***** Dataset records

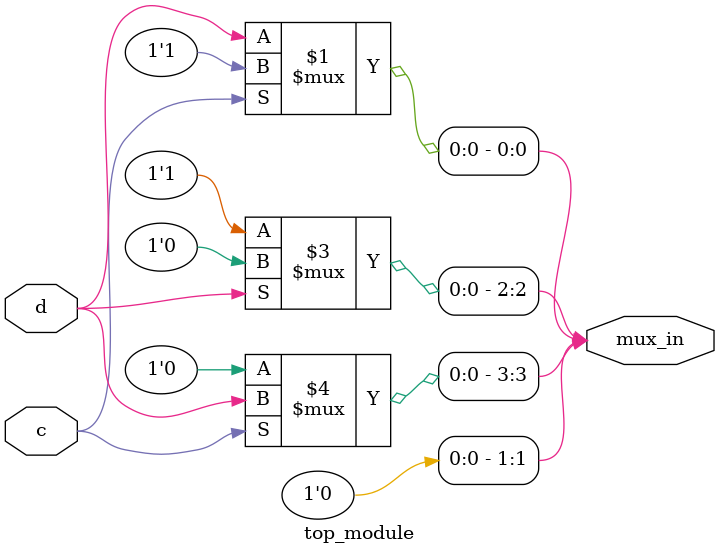
<source format=v>
module top_module (
    input c,
    input d,
    output [3:0] mux_in); 
    assign mux_in[0]=c?1'b1:d;
    assign mux_in[1]=1'b0;
    assign mux_in[2]=(d==1'b0)?1'b1:1'b0;
    assign mux_in[3]=c?d:1'b0;

endmodule

</source>
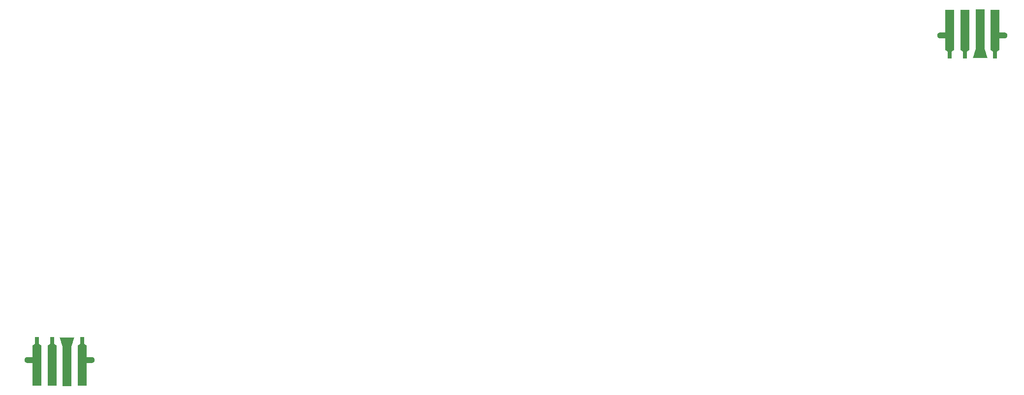
<source format=gtp>
G04 #@! TF.GenerationSoftware,KiCad,Pcbnew,8.0.0*
G04 #@! TF.CreationDate,2024-03-09T16:45:53+00:00*
G04 #@! TF.ProjectId,ibm-model-m-flex-ribbon-cable,69626d2d-6d6f-4646-956c-2d6d2d666c65,rev?*
G04 #@! TF.SameCoordinates,Original*
G04 #@! TF.FileFunction,Paste,Top*
G04 #@! TF.FilePolarity,Positive*
%FSLAX46Y46*%
G04 Gerber Fmt 4.6, Leading zero omitted, Abs format (unit mm)*
G04 Created by KiCad (PCBNEW 8.0.0) date 2024-03-09 16:45:53*
%MOMM*%
%LPD*%
G01*
G04 APERTURE LIST*
G04 Aperture macros list*
%AMFreePoly0*
4,1,24,0.375000,-0.621100,0.800000,-0.871100,0.800000,-2.871100,1.650000,-2.871100,1.721523,-2.873644,1.858776,-2.913945,1.979114,-2.991282,2.072790,-3.099390,2.132213,-3.229509,2.152571,-3.371100,2.132213,-3.512691,2.072790,-3.642810,1.979114,-3.750918,1.858776,-3.828255,1.721523,-3.868556,1.650000,-3.871100,0.800000,-3.871100,0.800000,-7.771100,-0.800000,-7.771100,-0.800000,-0.871100,
-0.375000,-0.621100,-0.375000,0.621100,0.375000,0.621100,0.375000,-0.621100,0.375000,-0.621100,$1*%
%AMFreePoly1*
4,1,9,0.375000,-0.621100,0.800000,-0.871100,0.800000,-7.771100,-0.800000,-7.771100,-0.800000,-0.871100,-0.375000,-0.621100,-0.375000,0.621100,0.375000,0.621100,0.375000,-0.621100,0.375000,-0.621100,$1*%
%AMFreePoly2*
4,1,7,0.800000,0.720964,1.250000,-0.771236,-1.250000,-0.771236,-0.800000,0.720964,-0.800000,7.620964,0.800000,7.620964,0.800000,0.720964,0.800000,0.720964,$1*%
%AMFreePoly3*
4,1,24,0.375000,-0.621100,0.800000,-0.871100,0.800000,-7.771100,-0.800000,-7.771100,-0.800000,-3.871100,-1.650000,-3.871100,-1.721523,-3.868556,-1.858776,-3.828255,-1.979114,-3.750918,-2.072790,-3.642810,-2.132213,-3.512691,-2.152571,-3.371100,-2.132213,-3.229509,-2.072790,-3.099390,-1.979114,-2.991282,-1.858776,-2.913945,-1.721523,-2.873644,-1.650000,-2.871100,-0.800000,-2.871100,-0.800000,-0.871100,
-0.375000,-0.621100,-0.375000,0.621100,0.375000,0.621100,0.375000,-0.621100,0.375000,-0.621100,$1*%
G04 Aperture macros list end*
%ADD10FreePoly0,180.000000*%
%ADD11FreePoly1,180.000000*%
%ADD12FreePoly2,0.000000*%
%ADD13FreePoly3,180.000000*%
%ADD14FreePoly3,0.000000*%
%ADD15FreePoly1,0.000000*%
%ADD16FreePoly2,180.000000*%
%ADD17FreePoly0,0.000000*%
G04 APERTURE END LIST*
D10*
X229750000Y-59675000D03*
D11*
X232350000Y-59675000D03*
D12*
X234950000Y-59444864D03*
D13*
X237550000Y-59675000D03*
D14*
X72750000Y-108864864D03*
D15*
X75350000Y-108864864D03*
D16*
X77950000Y-109095000D03*
D17*
X80550000Y-108864864D03*
M02*

</source>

**********

For each line above that contains the word "source", give the line as it is written.

<source format=v>
</source>
<source format=gtp>
</source>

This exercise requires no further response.